In the below image (from Wikipedia but also found in my text book), I noticed that the variable within the integrand is a "u" rather than the "x" which is found in the CDF function. Why is the function being differentiated with respect to u rather than x? It is my understanding that x is the random variable in question due to the subscript X on both the CDF and PDF. • The variable of integration has no significance when evaluating a definite integral: math.stackexchange.com/questions/446591/… – Moss Murderer Aug 15 '18 at 23:45
• @MossMurderer Is there a reason they don't use x there?
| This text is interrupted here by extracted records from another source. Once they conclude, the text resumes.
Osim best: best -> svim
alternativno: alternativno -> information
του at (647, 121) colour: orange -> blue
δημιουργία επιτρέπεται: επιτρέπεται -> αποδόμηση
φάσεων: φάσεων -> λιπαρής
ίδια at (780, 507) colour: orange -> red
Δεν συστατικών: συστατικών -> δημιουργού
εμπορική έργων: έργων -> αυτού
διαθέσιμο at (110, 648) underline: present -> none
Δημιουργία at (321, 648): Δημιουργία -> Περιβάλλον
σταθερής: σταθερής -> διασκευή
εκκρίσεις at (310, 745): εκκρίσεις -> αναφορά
I'm not understanding why they would use a different variable. – samvoit4 Aug 16 '18 at 0:25
• (1) they could call it $u$, $s$, $y$, it doesn't matter. (2) They must use a different variable than $x$ to integrate over because $x$ is already being used! $x$ is the argument of $F$. – Matthew Gunn Aug 16 '18 at 1:33
• For example, let $f_t$ denote the number of burglaries on day $t$. Then $F_t = \sum_{i=1}^t f_i$ denotes the total number of burglaries that have occurred from day 1 to day $t$. Notice how $F_t = \sum_{t=1}^t f_t$ is completely non-sensical/ambiguous because you're using $t$ in two different ways. – Matthew Gunn Aug 16 '18 at 1:39
• Note that $F$ is a function of $x$ and on the RHS $x$ is already playing its role -- it's the top limit on the integral. So for the same reason that if you are summing up to $t$, you don't use $t$ as the index in the sum (you might sum $i=1,...,t$) - otherwise one variable would be doing two different jobs. The $u$ is a 'dummy' which carries no special meaning, it's just a placeholder like $i$ in a sum. – Glen_b Aug 16 '18 at 1:40

Here, $X$ is a random variable but $x$ is only a number. By definition of the CDF, $$F_X(x) = \mathbb{P}[X \leq x]$$ and to calculate this quantity we need to integrate the PDF of $X$ from $-\infty$ to the value $x$. Since the symbol $x$ is already used for the upper limit of the integral, we need another symbol in the integral. Hence $u$ (or any other symbol) can be used.
If this notation is unfamiliar to you, try this instead $$F_X(a) = \mathbb{P}[X \leq a] = \int_{-\infty}^{a}f_X(x)dx$$